Dazu haben die T-Onliner leider aber nix geschrieben....

Als aktives Moment/Ausgleich beim Ansitzangeln ists aber doch ne Überlegung wert, oder?

;-)))


----------



## Thomas9904 (19. November 2016)

*AW: Tipp: Angeln mit Magnet statt Haken*

Nu auch SWR, aber auch nicht mit mehr Infos:
http://www.swr.de/landesschau-aktue...eiher/-/id=1682/did=18511998/nid=1682/uavjsz/


----------



## PirschHirsch (19. November 2016)

*AW: Tipp: Angeln mit Magnet statt Haken*

Allgemein würde ich das aber wirklich nur in Gewässern machen, bei denen die Wahrscheinlichkeit für Bomben-Blindgänger-Gehalt gegen Null tendiert.

Ich persönlich hätte genau null Bock, aus Versehen irgendwelche WKII-Uralt-Munition zu "angeln" und dann eventuell Petrus selbst auf ex ins Angesicht zu sehen...

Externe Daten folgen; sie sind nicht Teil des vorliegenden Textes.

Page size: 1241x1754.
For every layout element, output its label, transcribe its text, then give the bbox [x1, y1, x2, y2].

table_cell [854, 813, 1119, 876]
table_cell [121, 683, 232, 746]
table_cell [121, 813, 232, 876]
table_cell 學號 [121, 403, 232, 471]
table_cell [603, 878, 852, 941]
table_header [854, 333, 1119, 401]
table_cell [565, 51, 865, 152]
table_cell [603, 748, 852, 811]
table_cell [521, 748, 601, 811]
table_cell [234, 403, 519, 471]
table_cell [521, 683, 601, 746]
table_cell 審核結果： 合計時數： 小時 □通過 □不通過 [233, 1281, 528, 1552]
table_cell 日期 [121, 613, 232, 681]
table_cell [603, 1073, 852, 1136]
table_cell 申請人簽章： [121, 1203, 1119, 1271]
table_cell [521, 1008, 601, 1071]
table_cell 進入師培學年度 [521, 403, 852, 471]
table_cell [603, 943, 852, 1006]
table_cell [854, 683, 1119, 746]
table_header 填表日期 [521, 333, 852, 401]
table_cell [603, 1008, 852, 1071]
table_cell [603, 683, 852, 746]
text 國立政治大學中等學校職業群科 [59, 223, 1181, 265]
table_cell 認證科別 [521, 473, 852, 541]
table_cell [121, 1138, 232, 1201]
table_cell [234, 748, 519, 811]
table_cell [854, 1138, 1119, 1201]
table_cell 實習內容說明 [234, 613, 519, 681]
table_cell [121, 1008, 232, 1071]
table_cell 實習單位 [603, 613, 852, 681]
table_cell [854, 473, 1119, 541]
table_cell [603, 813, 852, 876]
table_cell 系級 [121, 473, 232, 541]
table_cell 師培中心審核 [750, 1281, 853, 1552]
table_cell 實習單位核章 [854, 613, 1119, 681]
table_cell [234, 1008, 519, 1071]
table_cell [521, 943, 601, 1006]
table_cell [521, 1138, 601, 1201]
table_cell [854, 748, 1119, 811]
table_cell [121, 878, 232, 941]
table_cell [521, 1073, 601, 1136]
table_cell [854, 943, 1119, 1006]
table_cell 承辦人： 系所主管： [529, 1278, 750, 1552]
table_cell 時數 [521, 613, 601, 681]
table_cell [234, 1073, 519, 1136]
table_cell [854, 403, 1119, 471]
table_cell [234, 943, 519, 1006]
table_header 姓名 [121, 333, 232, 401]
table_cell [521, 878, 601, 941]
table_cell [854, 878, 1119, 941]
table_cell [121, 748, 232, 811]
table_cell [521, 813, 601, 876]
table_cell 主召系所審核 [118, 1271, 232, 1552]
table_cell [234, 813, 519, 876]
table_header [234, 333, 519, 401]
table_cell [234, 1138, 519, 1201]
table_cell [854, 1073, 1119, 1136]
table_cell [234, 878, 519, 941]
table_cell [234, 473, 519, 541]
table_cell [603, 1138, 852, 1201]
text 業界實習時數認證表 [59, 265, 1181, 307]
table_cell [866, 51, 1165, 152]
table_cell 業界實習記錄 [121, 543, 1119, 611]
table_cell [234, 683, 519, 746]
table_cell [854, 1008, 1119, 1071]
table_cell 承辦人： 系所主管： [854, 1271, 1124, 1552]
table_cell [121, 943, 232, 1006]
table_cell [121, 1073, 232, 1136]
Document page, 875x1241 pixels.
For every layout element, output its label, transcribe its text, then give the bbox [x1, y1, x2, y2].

Festplatten - von mir aus. Flakgranaten - nein danke.


----------



## Thomas9904 (19. November 2016)

*AW: Tipp: Angeln mit Magnet statt Haken*

Dann darfste  nur in nach WKII erstellten Teichen tätig werden ...
;-))


----------



## Nordlichtangler (19. November 2016)

*AW: Tipp: Angeln mit Magnet statt Haken*

In vielen deutschen Talsperren (vor WKII gebaut) hat man auch Chancen auf eine 250kg Bombe! :m

Meine größte Bergung aus dem Talsperrenschlamm (Hochwassertestangeln in Milchkaffee) war bisher ein Holz wie eine Eisenbahnschwelle ü 50kg schwer. 
Vlt. war das auch aus solch Zeit, da gab es Eisenbahn und Bombenangriffe zuhauf. 
Allerdings schau ich auf Distanz lieber immer erstmal, was es ist.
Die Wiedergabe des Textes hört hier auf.